__Dataset records__
______
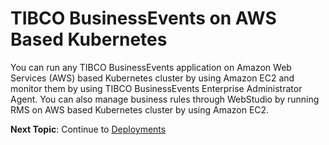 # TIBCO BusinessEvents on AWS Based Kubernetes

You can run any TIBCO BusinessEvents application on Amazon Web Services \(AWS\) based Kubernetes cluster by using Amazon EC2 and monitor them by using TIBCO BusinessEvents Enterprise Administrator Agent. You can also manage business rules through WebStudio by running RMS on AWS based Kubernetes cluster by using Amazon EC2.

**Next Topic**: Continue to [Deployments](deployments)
______
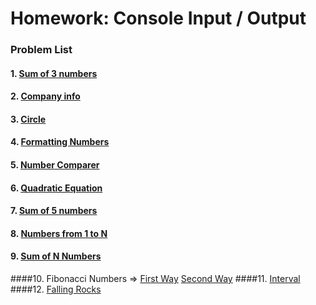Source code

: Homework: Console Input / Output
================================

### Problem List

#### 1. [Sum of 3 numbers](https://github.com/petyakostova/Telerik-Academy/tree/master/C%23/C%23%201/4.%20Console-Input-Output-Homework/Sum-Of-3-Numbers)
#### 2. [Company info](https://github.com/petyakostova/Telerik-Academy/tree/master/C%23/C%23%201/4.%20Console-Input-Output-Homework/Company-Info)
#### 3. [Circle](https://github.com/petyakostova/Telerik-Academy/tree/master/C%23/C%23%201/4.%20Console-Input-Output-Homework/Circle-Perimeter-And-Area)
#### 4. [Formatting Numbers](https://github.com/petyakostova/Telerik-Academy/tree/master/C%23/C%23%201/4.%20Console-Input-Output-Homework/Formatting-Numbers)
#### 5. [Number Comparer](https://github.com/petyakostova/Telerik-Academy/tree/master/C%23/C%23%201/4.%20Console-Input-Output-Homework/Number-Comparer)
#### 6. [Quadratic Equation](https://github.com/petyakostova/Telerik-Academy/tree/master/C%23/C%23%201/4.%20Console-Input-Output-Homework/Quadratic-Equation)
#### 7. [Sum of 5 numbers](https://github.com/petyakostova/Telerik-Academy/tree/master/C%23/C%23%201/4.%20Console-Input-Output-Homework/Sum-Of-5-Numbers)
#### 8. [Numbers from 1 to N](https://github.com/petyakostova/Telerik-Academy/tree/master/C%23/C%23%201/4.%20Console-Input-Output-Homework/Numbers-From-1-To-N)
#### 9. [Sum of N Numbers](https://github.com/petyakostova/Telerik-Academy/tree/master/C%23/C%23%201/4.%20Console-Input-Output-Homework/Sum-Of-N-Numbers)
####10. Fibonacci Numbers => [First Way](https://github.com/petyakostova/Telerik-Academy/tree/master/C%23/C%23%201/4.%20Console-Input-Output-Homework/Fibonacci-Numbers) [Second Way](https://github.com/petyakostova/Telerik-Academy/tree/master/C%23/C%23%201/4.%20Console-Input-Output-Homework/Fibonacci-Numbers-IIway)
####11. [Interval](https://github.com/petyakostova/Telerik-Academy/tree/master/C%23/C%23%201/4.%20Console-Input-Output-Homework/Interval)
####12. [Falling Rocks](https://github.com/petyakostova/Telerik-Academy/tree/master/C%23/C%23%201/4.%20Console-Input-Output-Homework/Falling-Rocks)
______
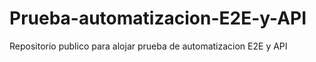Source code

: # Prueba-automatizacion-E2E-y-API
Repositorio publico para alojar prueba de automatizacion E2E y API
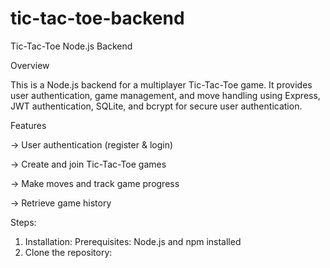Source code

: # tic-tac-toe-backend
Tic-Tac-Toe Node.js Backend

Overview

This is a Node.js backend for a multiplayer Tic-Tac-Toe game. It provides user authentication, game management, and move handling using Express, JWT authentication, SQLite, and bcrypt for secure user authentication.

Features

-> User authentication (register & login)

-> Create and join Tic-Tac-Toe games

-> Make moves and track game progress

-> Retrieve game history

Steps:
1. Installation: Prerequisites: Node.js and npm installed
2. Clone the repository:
______
__What to do__
In the listing above, find the line containing "# TIBCO BusinessEvents". Output it and every line after it up to and including the line containing "Continue to [Deployments](deployments)", exactly, but skip the pictures.

__Answer space__
 # TIBCO BusinessEvents on AWS Based Kubernetes

You can run any TIBCO BusinessEvents application on Amazon Web Services \(AWS\) based Kubernetes cluster by using Amazon EC2 and monitor them by using TIBCO BusinessEvents Enterprise Administrator Agent. You can also manage business rules through WebStudio by running RMS on AWS based Kubernetes cluster by using Amazon EC2.

**Next Topic**: Continue to [Deployments](deployments)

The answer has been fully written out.